Yes, your VL is very low.Does it mean
much , no.You can have a severe
liver damage and low VL.You can have
VL in the millions and no damage.
You know you have an active infection
that is what a VL first of all shows
no matter how high.
Now the most important next step is
to assess liver damage.
Than while you decidE what to do about it
you need keep inflammation=fibrosis
to a minimum.
Don't be upset if your next VL is a lot
higher.It flactuates.
you just cant say
that is only a GUESS on the part of some of us who had this happen.
You can't tell what will happen you can only go in treating aggressively as you can and get rid of the dayum disease once and for all.
Good luck!
http://www.natap.org/2005/AASLD/aasld_55.htm
http://www.natap.org/2007/AASLD/AASLD_62.htm
I can produce more references; don't know why others are trying to steer you away from being encouraged. Baseline VL of 32,000 is fantastic and bodes very well for your chances!
He reiterated what many of us know and has been shared above that the VL is simply and indication of whether the virus is present and/or if a person is responding to treatment.
There is no corelation between VL and the activity level of the virus in a person nor the level of liver damage. Some can have low VL and significant liver damage or extremely high with only minor damage.
Studies on effectiveness of treatment are to varied and inconclusive. One can find studies both pro and con to VL being an effectiveness of TX indicator, and with any study one has to consider the study itself to determine if the findings are credible.
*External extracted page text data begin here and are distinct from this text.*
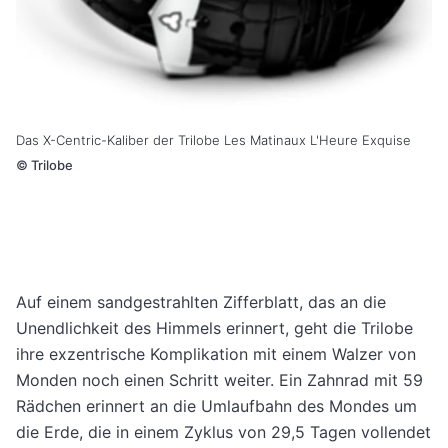
Das X-Centric-Kaliber der Trilobe Les Matinaux L'Heure Exquise
©
Trilobe
Auf einem sandgestrahlten Zifferblatt, das an die
Unendlichkeit des Himmels erinnert, geht die Trilobe
ihre exzentrische Komplikation mit einem Walzer von
Monden noch einen Schritt weiter. Ein Zahnrad mit 59
Rädchen erinnert an die Umlaufbahn des Mondes um
die Erde, die in einem Zyklus von 29,5 Tagen vollendet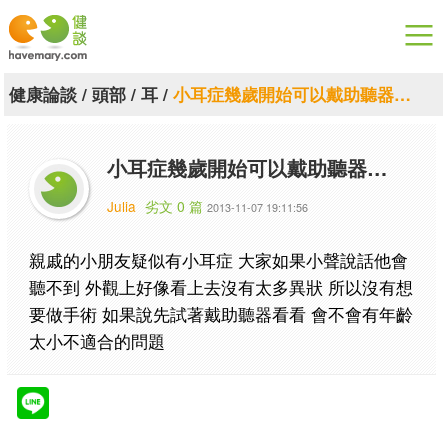
漫漫健康
健康論談
/
頭部
/
耳
/
小耳症幾歲開始可以戴助聽器…
健康論談
小耳症幾歲開始可以戴助聽器…
關於健談
Julia
劣文 0 篇
2013-11-07 19:11:56
聯絡我們
親戚的小朋友疑似有小耳症 大家如果小聲說話他會
下載專區
聽不到 外觀上好像看上去沒有太多異狀 所以沒有想
要做手術 如果說先試著戴助聽器看看 會不會有年齡
太小不適合的問題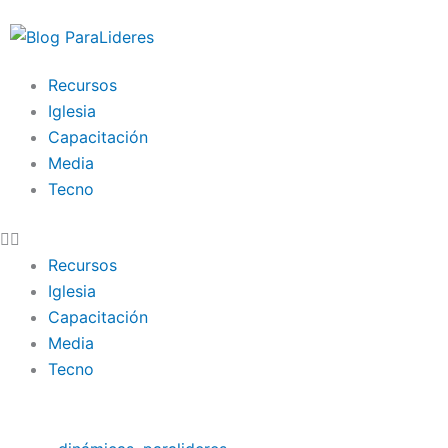
Ir
al
contenido
Recursos
Iglesia
Capacitación
Media
Tecno
Recursos
Iglesia
Capacitación
Media
Tecno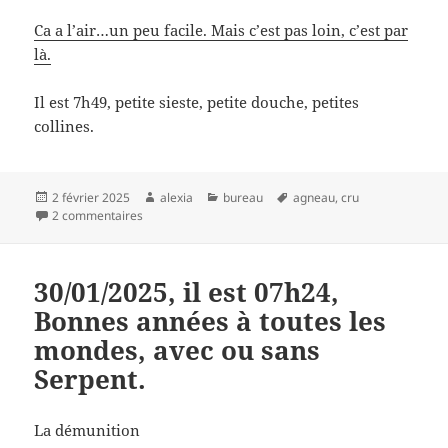
Ca a l’air…un peu facile. Mais c’est pas loin, c’est par
là.
Il est 7h49, petite sieste, petite douche, petites
collines.
Publié
Auteur
Catégories
Mots-
2 février 2025
alexia
bureau
agneau
,
cru
le
sur Non, ne fais pas ça!
clés
2 commentaires
30/01/2025, il est 07h24,
Bonnes années à toutes les
mondes, avec ou sans
Serpent.
La démunition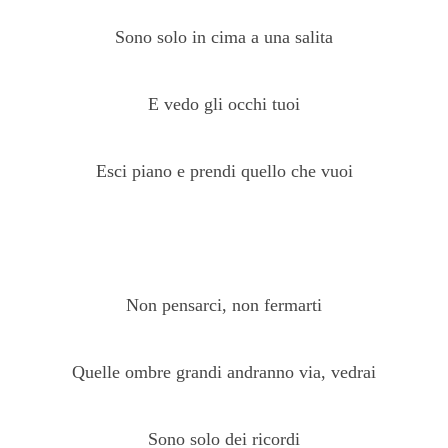
Sono solo in cima a una salita
E vedo gli occhi tuoi
Esci piano e prendi quello che vuoi
Non pensarci, non fermarti
Quelle ombre grandi andranno via, vedrai
Sono solo dei ricordi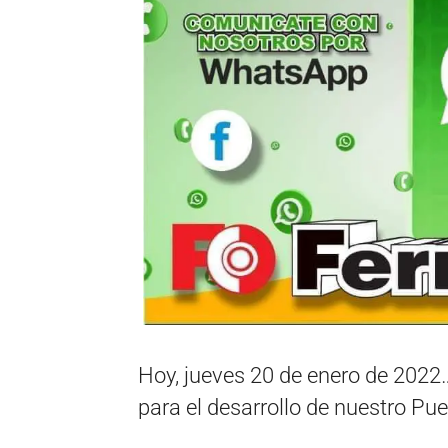
Hoy, jueves 20 de enero de 2022
para el desarrollo de nuestro Pue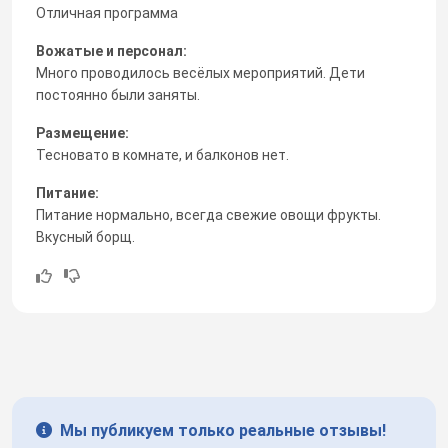
Отличная программа
Вожатые и персонал:
Много проводилось весёлых мероприятий. Дети
постоянно были заняты.
Размещение:
Тесновато в комнате, и балконов нет.
Питание:
Питание нормально, всегда свежие овощи фрукты.
Вкусный борщ.
Мы публикуем только реальные отзывы!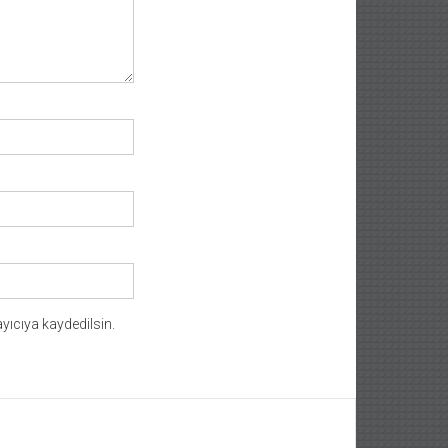
yıcıya kaydedilsin.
However, just as no one can predict how a patient will react to TX, likewise they can not predict if a person will attain SVR or not. The general consensus appears to be that one seems to have a better chance, but the odds can not be predicted and assurance of attaing SVR can never be given.
I also do not think that people are attempting to steer someone from being encouraged insomuch as trying to prevent someone from beinglead into a false sense of security then having to possibly face the inability of attaining SVR.
Bottomline, based upon the genotype the odds are well established given conventional TX therapy and appear to be improved with new meds on horizon of being added to the cocktail mix, not in lieu of exisiting TX.
It is so true you can find pro/con viral load mattering studies everywhere. You can find a study to stick up for or object about just about every topic there is - that is why I try to find the big studies at least then you know they are subjective.
As a person who had a low VL to start I guarantee...it's not really a predictor at all - I've seen too many others who have had the same difficulty over the years.
Sometimes I think it's almost better to have a high one....but it sounds backwards logically so people think the opposite!